_Text segment_
========================================
Fire crews found heavy smoke and fire coming from the front of the house when they arrived. A 4-year-old, an 11-year-old, and a 40-year-old were all found dead inside.

Investigators say they are still looking into what started the fire.

Firefighters on the scene say the tragedy that happened will leave lasting effects on the tight-knit-community. They tell us they haven’t responded to a fatal fire like this one in decades.

“Everything happened so fast. There are so many things going on all at once,” said Orangeville Assistant Fire Chief Kerry Dinges.

Assistant Chief Dinges says the front of the house was already fully engulfed in flames when the first crews arrived on scene.

“We started out behind the 8 ball right away, so you just do catch up as quick as you can,” Assistant Chief Dinges added.

“We started an aggressive attack of the fire, located three victims that unfortunately were deceased,” said Orangeville Fire Chief Pat Widolff.

Dinges says tragedies like these don’t happen very often in Orangeville.

“The last fatality we had was nearly 40 years ago, and I’m the firefighter who pulled that person out of the house. So it’s been a long time since we’ve had to deal with this,” the assistant chief said.
========================================
_Data section_
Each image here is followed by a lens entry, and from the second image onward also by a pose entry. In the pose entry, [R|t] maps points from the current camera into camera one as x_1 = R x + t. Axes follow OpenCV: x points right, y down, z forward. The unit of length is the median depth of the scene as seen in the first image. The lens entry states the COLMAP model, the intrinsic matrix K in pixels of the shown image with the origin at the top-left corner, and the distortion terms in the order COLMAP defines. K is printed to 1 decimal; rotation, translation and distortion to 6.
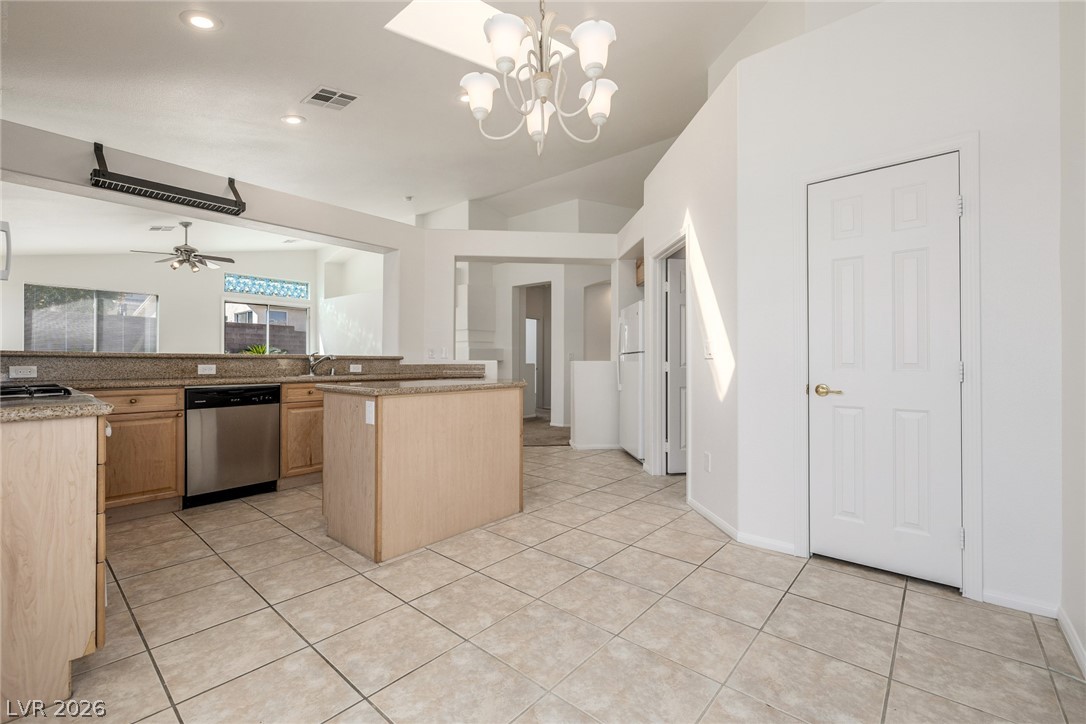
lens RADIAL K [[467.7, 0, 552.9], [0, 467.7, 361.3], [0, 0, 1]] dist [0.000103, 0.000086]
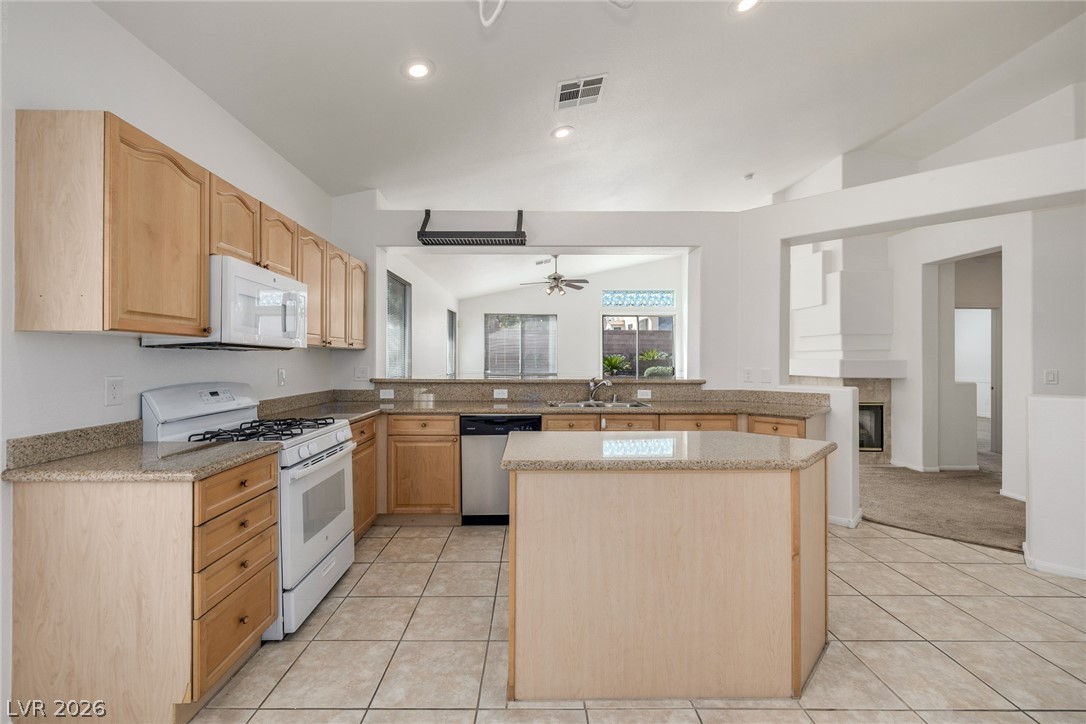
========================================
_Questions on the material_
A. Answer these questions about the Orangeville fire report:
(i) Whose bodies were found inside the house?
(ii) According to Assistant Chief Dinges, what condition was the front of the house in when the first crews arrived?
(iii) How long ago was Orangeville's previous fire fatality?
B. Extend the Orangeville fire report by a few sentences, picking up after its final quotation.
The data plays no part in these tasks.

_Answers by item_
A.
(i) A 4-year-old, an 11-year-old, and a 40-year-old.
(ii) It was already fully engulfed in flames.
(iii) Nearly 40 years ago.

B.
According to Dinges, grief counselors are already on hand at schools in town to help support kids and other community members. The longtime volunteer firefighter admits it was tough for him to keep his emotions in check, even while trying to battle the blaze.

“You try to suppress as much of that as you can coming in because you need to keep an open vision, and that can be challenging that you don’t have tunnel vision,” Asst. Chief Dinges said. “I’m more emotional now than I was then. You try to tend to business as much as you possibly can. Now it’s after the fact, and the adrenaline’s starting to wear off.”

Dinges expects the tragedy will be hard to process for the tight-knit community

“We’ll come back. It’s going to take a little bit, as it should. This is not something you should get over in a moment,” Asst. Chief Dinges said.

Investigators say it doesn’t appear foul play was involved but the fire is still under investigation by the state fire marshal.